Stored records
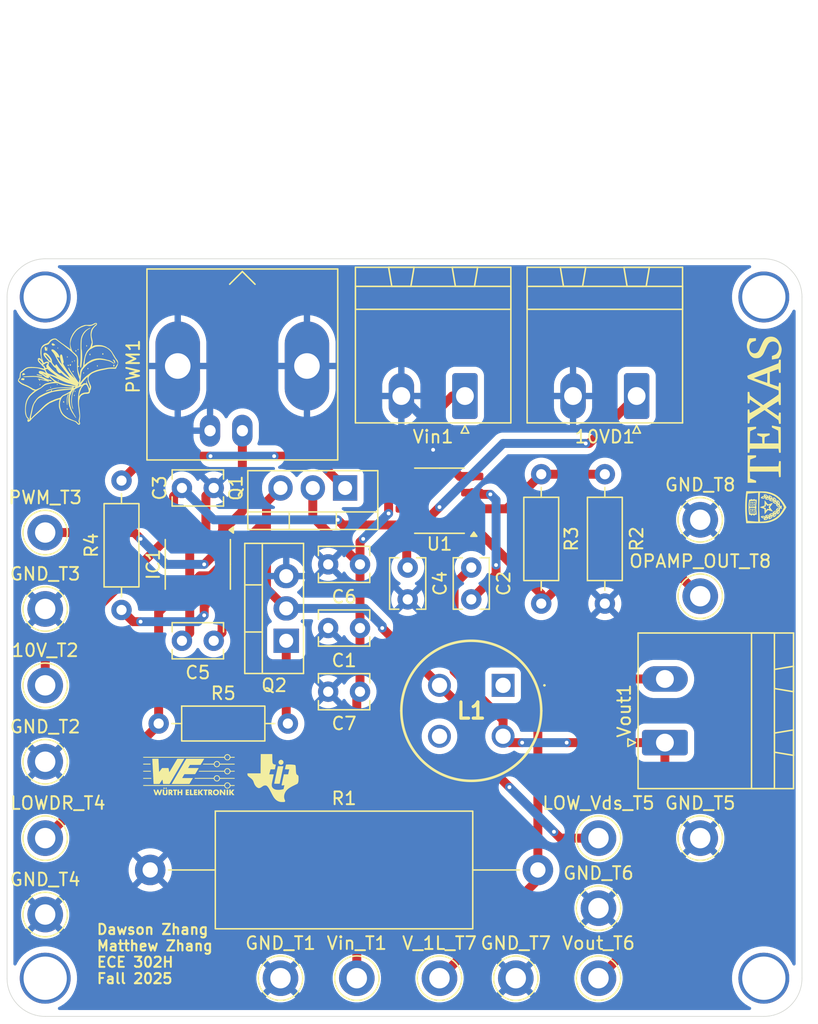
<source format=kicad_pcb>
(kicad_pcb
	(version 20241229)
	(generator "pcbnew")
	(generator_version "9.0")
	(general
		(thickness 1.6)
		(legacy_teardrops no)
	)
	(paper "A4")
	(layers
		(0 "F.Cu" signal)
		(2 "B.Cu" signal)
		(9 "F.Adhes" user "F.Adhesive")
		(11 "B.Adhes" user "B.Adhesive")
		(13 "F.Paste" user)
		(15 "B.Paste" user)
		(5 "F.SilkS" user "F.Silkscreen")
		(7 "B.SilkS" user "B.Silkscreen")
		(1 "F.Mask" user)
		(3 "B.Mask" user)
		(17 "Dwgs.User" user "User.Drawings")
		(19 "Cmts.User" user "User.Comments")
		(21 "Eco1.User" user "User.Eco1")
		(23 "Eco2.User" user "User.Eco2")
		(25 "Edge.Cuts" user)
		(27 "Margin" user)
		(31 "F.CrtYd" user "F.Courtyard")
		(29 "B.CrtYd" user "B.Courtyard")
		(35 "F.Fab" user)
		(33 "B.Fab" user)
		(39 "User.1" user)
		(41 "User.2" user)
		(43 "User.3" user)
		(45 "User.4" user)
	)
	(setup
		(pad_to_mask_clearance 0)
		(allow_soldermask_bridges_in_footprints no)
		(tenting none)
		(pcbplotparams
			(layerselection 0x00000000_00000000_55555555_575555ff)
			(plot_on_all_layers_selection 0x00000000_00000000_00000000_00000000)
			(disableapertmacros no)
			(usegerberextensions yes)
			(usegerberattributes yes)
			(usegerberadvancedattributes yes)
			(creategerberjobfile yes)
			(dashed_line_dash_ratio 12.000000)
			(dashed_line_gap_ratio 3.000000)
			(svgprecision 4)
			(plotframeref no)
			(mode 1)
			(useauxorigin no)
			(hpglpennumber 1)
			(hpglpenspeed 20)
			(hpglpendiameter 15.000000)
			(pdf_front_fp_property_popups yes)
			(pdf_back_fp_property_popups yes)
			(pdf_metadata yes)
			(pdf_single_document no)
			(dxfpolygonmode yes)
			(dxfimperialunits yes)
			(dxfusepcbnewfont yes)
			(psnegative no)
			(psa4output no)
			(plot_black_and_white yes)
			(sketchpadsonfab no)
			(plotpadnumbers no)
			(hidednponfab no)
			(sketchdnponfab yes)
			(crossoutdnponfab yes)
			(subtractmaskfromsilk no)
			(outputformat 1)
			(mirror no)
			(drillshape 0)
			(scaleselection 1)
			(outputdirectory "../Output/")
		)
	)
	(net 0 "")
	(net 1 "GND")
	(net 2 "10V")
	(net 3 "Vin+")
	(net 4 "Vout+")
	(net 5 "Vout-")
	(net 6 "BOOT")
	(net 7 "SW")
	(net 8 "PWM")
	(net 9 "LOWDR")
	(net 10 "unconnected-(L1-Pad1)")
	(net 11 "unconnected-(L1-Pad4)")
	(net 12 "OPAMP_OUT")
	(net 13 "Net-(Q1-G)")
	(net 14 "Net-(Q2-G)")
	(net 15 "Net-(U1A--)")
	(net 16 "HIGHDR")
	(net 17 "unconnected-(U1-Pad7)")
	(net 18 "unconnected-(U1B---Pad6)")
	(net 19 "unconnected-(U1B-+-Pad5)")
	(footprint "Images:electronik_logo8x4" (layer "F.Cu") (at 121.311687 101.587215))
	(footprint "TestPoint:TestPoint_Keystone_5010-5014_Multipurpose" (layer "F.Cu") (at 161.5 106.5))
	(footprint "TestPoint:TestPoint_Keystone_5010-5014_Multipurpose" (layer "F.Cu") (at 134.5 117.5))
	(footprint "Connector_Phoenix_MSTB:PhoenixContact_MSTBA_2,5_2-G_1x02_P5.00mm_Horizontal" (layer "F.Cu") (at 143 71.7775 180))
	(footprint "Resistor_THT:R_Axial_DIN0207_L6.3mm_D2.5mm_P10.16mm_Horizontal" (layer "F.Cu") (at 149 77.92 -90))
	(footprint "Capacitor_THT:C_Disc_D3.8mm_W2.6mm_P2.50mm" (layer "F.Cu") (at 134.75 85 180))
	(footprint "TestPoint:TestPoint_Keystone_5010-5014_Multipurpose" (layer "F.Cu") (at 161.5 87.5))
	(footprint "Resistor_THT:R_Axial_DIN0207_L6.3mm_D2.5mm_P10.16mm_Horizontal" (layer "F.Cu") (at 154 88.08 90))
	(footprint "Capacitor_THT:C_Disc_D3.8mm_W2.6mm_P2.50mm"
		(layer "F.Cu")
		(uuid "2664c750-5fac-41e3-bf9c-14f90e967bc2")
		(at 138.5 85.25 -90)
		(descr "C, Disc series, Radial, pin pitch=2.50mm, diameter*width=3.8*2.6mm^2, Capacitor, http://www.vishay.com/docs/45233/krseries.pdf")
		(tags "C Disc series Radial pin pitch 2.50mm diameter 3.8mm width 2.6mm Capacitor")
		(property "Reference" "C4"
			(at 1.25 -2.55 90)
			(layer "F.SilkS")
			(uuid "d836f964-dcea-4773-aed6-ab0d3155a76a")
			(effects
				(font
					(size 1 1)
					(thickness 0.15)
				)
			)
		)
		(property "Value" "1u"
			(at 1.25 2.55 90)
			(layer "F.Fab")
			(uuid "492267f1-6c08-4048-9bc1-d372a914d29a")
			(effects
				(font
					(size 1 1)
					(thickness 0.15)
				)
			)
		)
		(property "Datasheet" "~"
			(at 0 0 90)
			(layer "F.Fab")
			(hide yes)
			(uuid "6202cab0-bd1b-4d97-8ee5-4808b0c84dd6")
			(effects
				(font
					(size 1.27 1.27)
					(thickness 0.15)
				)
			)
		)
		(property "Description" "Unpolarized capacitor"
			(at 0 0 90)
			(layer "F.Fab")
			(hide yes)
			(uuid "eabc4533-7780-41ac-a8d6-92e567bafecc")
			(effects
				(font
					(size 1.27 1.27)
					(thickness 0.15)
				)
			)
		)
		(property ki_fp_filters "C_*")
		(path "/00b95148-1996-4853-996b-52db498fc6c8")
		(sheetname "/")
		(sheetfile "Lab 7.kicad_sch")
		(attr through_hole)
		(fp_line
			(start -0.77 1.42)
			(end -0.77 0.699)
			(stroke
				(width 0.12)
				(type solid)
			)
			(layer "F.SilkS")
			(uuid "d737b820-53d3-4ec1-8dc7-5757d83c16ad")
		)
		(fp_line
			(start 3.27 1.42)
			(end -0.77 1.42)
			(stroke
				(width 0.12)
				(type solid)
			)
			(layer "F.SilkS")
			(uuid "71f3ae93-22e0-46ef-9014-a86235cccd76")
		)
		(fp_line
			(start 3.27 0.699)
			(end 3.27 1.42)
			(stroke
				(width 0.12)
				(type solid)
			)
			(layer "F.SilkS")
			(uuid "6c8e8212-64d6-4f2a-9798-d81a086745b6")
		)
		(fp_line
			(start -0.77 -0.699)
			(end -0.77 -1.42)
			(stroke
				(width 0.12)
				(type solid)
			)
			(layer "F.SilkS")
			(uuid "805d7045-eb99-4674-9f73-d986c046aece")
		)
		(fp_line
			(start -0.77 -1.42)
			(end 3.27 -1.42)
			(stroke
				(width 0.12)
				(type solid)
			)
			(layer "F.SilkS")
			(uuid "671e67ff-c2a3-49bc-80e2-ef814d8885b3")
		)
		(fp_line
			(start 3.27 -1.42)
			(end 3.27 -0.699)
			(stroke
				(width 0.12)
				(type solid)
			)
			(layer "F.SilkS")
			(uuid "71573c73-c6e4-40be-98f4-5106b957f54c")
		)
		(fp_rect
			(start -1.05 -1.55)
			(end 3.55 1.55)
			(stroke
				(width 0.05)
				(type solid)
			)
			(fill no)
			(layer "F.CrtYd")
			(uuid "8391c6ba-66dd-4a24-8adf-b31cea83c9ba")
		)
		(fp_rect
			(start -0.65 -1.3)
			(end 3.15 1.3)
			(stroke
				(width 0.1)
				(type solid)
			)
			(fill no)
			(layer "F.Fab")
			(uuid "f865e931-041f-4473-8af3-c1ae48868e16")
		)
		(fp_text user "${REFERENCE}"
			(at 1.25 0 90)
			(layer "F.Fab")
			(uuid "0c569e6e-ec34-4cb1-96ec-c038635eb6f2")
			(effects
				(font
					(size 0.76 0.76)
					(thickness 0.114)
				)
			)
		)
		(pad "1" thru_hole circle
			(at 0 0 270)
			(size 1.6 1.6)
			(drill 0.8)
			(layers "*.Cu" "*.Mask")
			(remove_unused_layers no)
			(net 2 "10V")
			(pintype "passive")
			(uuid "6c067d42-6ae9-4c50-8d96-9f09388dc972")
		)
		(pad "2" thru_hole circle
			(at 2.5 0 2
... [420067 chars truncated]
</source>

* Problem
If a line in the data above holds the string "Courtyard", report that line.

* Written reply
		(31 "F.CrtYd" user "F.Courtyard")
		(29 "B.CrtYd" user "B.Courtyard")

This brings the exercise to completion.